Así también la preferencia por las formas analíticas de los posesivos mediante el sintagma «de + pronombre sujeto» (la casa de él), en algunas regiones (SO de EE. UU. y región andina) con duplicación hipercaracterizadora (mi negocio mío) o desambiguadora (su padre de usted), ésta última, en verdad, llamativa sólo para buena parte de los americanos.
Una atracción analógica explica la concordancia en género y número del adverbio medio con el adjetivo al que modifica (son medios tontos, son medias locas).
En el dominio verbal es simplificadora la tendencia general al empleo del futuro perifrástico construido con «ir + infinitivo» para la expresión de acciones futuras o remotas, así como la creciente preferencia por el morfema -ra del subjuntivo en detrimento del derivado del pluscuamperfecto subjuntivo latino (comiera frente a comiese).
Sin ser fenómeno general ni exclusivamente americano, se manifiesta una tendencia cuantitativamente considerable a la neutralización de los valores temporales y aspectuales que oponen el pretérito perfecto simple y el compuesto (Donni de Mirande 1992b:666-668).
Los rasgos que hemos revisado, y que suelen enumerarse en los manuales consagrados al español de América, obedecen a tendencias estrucuturales del idioma, a procesos evolutivos simplificadores, generales, recurrentes y bien conocidos desde el latín vulgar y las manifestaciones iniciales del castellano. Muchos de ellos no son exclusivos de la variedad americana y, como hemos visto, no pocos corresponden a estratos bajos, rurales y escasa o nulamente escolarizados.

PEDIDO POR ESCRITO 1: Edita el trozo del texto sobre el español de América que va de "Sin ser fenómeno" a "de Mirande 1992b:666-668).", ambos incluidos, y pon "igualación" donde dice "neutralización".
PEDIDO POR ESCRITO 2:
Contesta con datos del texto sobre el español de América, poniendo cada respuesta con la misma letra que su pregunta:
(a) ¿Con qué construcción se forma el futuro perifrástico?
(b) ¿Qué explica que el adverbio "medio" concuerde con el adjetivo que modifica?
(c) ¿En qué regiones aparece la duplicación del tipo "mi negocio mío"?
PEDIDO POR ESCRITO 3: Sigue escribiendo el texto sobre los rasgos del español de América a partir de su última oración.

DATOS ENTREGADOS:
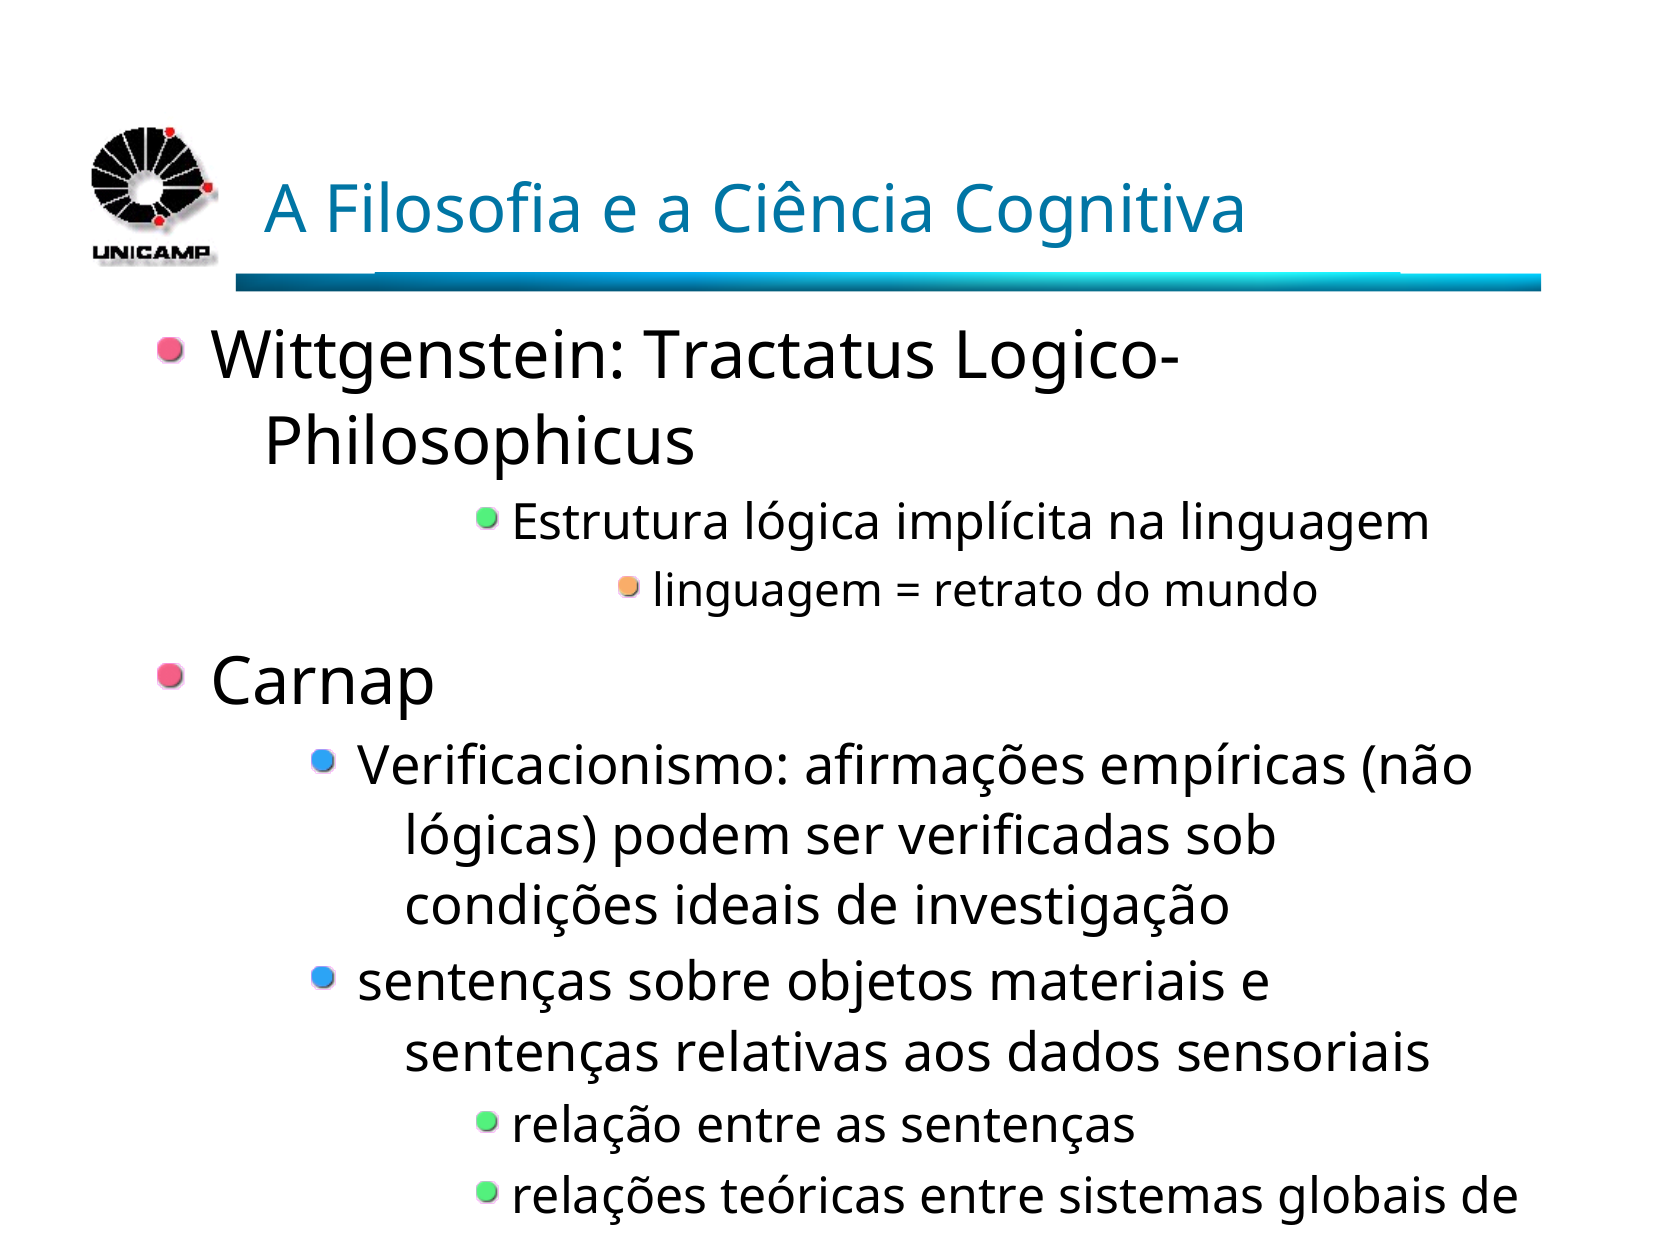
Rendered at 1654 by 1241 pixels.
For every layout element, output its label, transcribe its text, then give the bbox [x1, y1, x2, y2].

RESULTADO DEL EJERCICIO 1:
Sin ser fenómeno general ni exclusivamente americano, se manifiesta una tendencia cuantitativamente considerable a la igualación de los valores temporales y aspectuales que oponen el pretérito perfecto simple y el compuesto (Donni de Mirande 1992b:666-668).

RESULTADO DEL EJERCICIO 2:
(a) Con «ir + infinitivo».
(b) Una atracción analógica.
(c) En el SO de EE. UU. y en la región andina.

RESULTADO DEL EJERCICIO 3:
C) En este apartado incluimos rasgos que han perdurado en América más allá de su relativa extinción en el español general. A esta categoría corresponde la colocación del posesivo antecediendo al sustantivo en expresiones de vocativo (¿mi tío! ¿mi padre!) en hablas antillanas y venezolanas, y la forma lexicalizada mijo extendida hasta las modalidades rurales de la Argentina.
También a persistencia en el tiempo ha de atribuirse la anteposición del posesivo en construcciones con artículos indefinidos y con demostrativos, tales como se presentan en Guatemala, El Salvador y Honduras (una mi hermana, tomá esta tu comida).
Frente a estos rasgos del viejo patrimonio, que permanecen en el registro oral, es una retención de carácter benigno, advertida con reiteración por los especialistas peninsulares, la conservación de la distinción casual entre el acusativo y el dativo de los pronombres de tercera persona, lo que restringe el leísmo a las regiones antillana (fruto de expansión reciente y en contextos limitados), andinas de Bolivia, costa de Ecuador y de Perú, y Paraguay (Vaquero 1996:19-21, Granda 1992:690), y a determinados registros de habla y de lengua escrita.5 En este último caso, creo que la coexistencia de normas nacionales fuertes, que sustentan una y otra opción, tienden a estabilizar y consolidar la diferencia dialectal.
D) Dejamos para esta sección aquellos rasgos del español americano que, a nuestro juicio, afectan más fuertemente al español general, ya por su mayor alcance diatópico y diastrático, ya por su carácter innovador en el sistema gramatical. Una vez más, entendemos que es posible agrupar una primera serie de características con escasa incidencia en la norma estándar.
Los siguientes, en cambio, son fenómenos en los que se manifiesta una diferenciación dialectal definitiva o una más marcada falta de control por parte de los hablantes cultos, lo que podría implicar su extensión y permanencia:
Dejamos para el final el grupo de rasgos, muy innovadores en la estructura gramatical estándar, algunos de ellos fuertemente presentes en la variedad de Buenos Aires, que acaso todavía fuesen pasibles de retracción por parte de la acción educativa si se obtuviese el necesario consenso.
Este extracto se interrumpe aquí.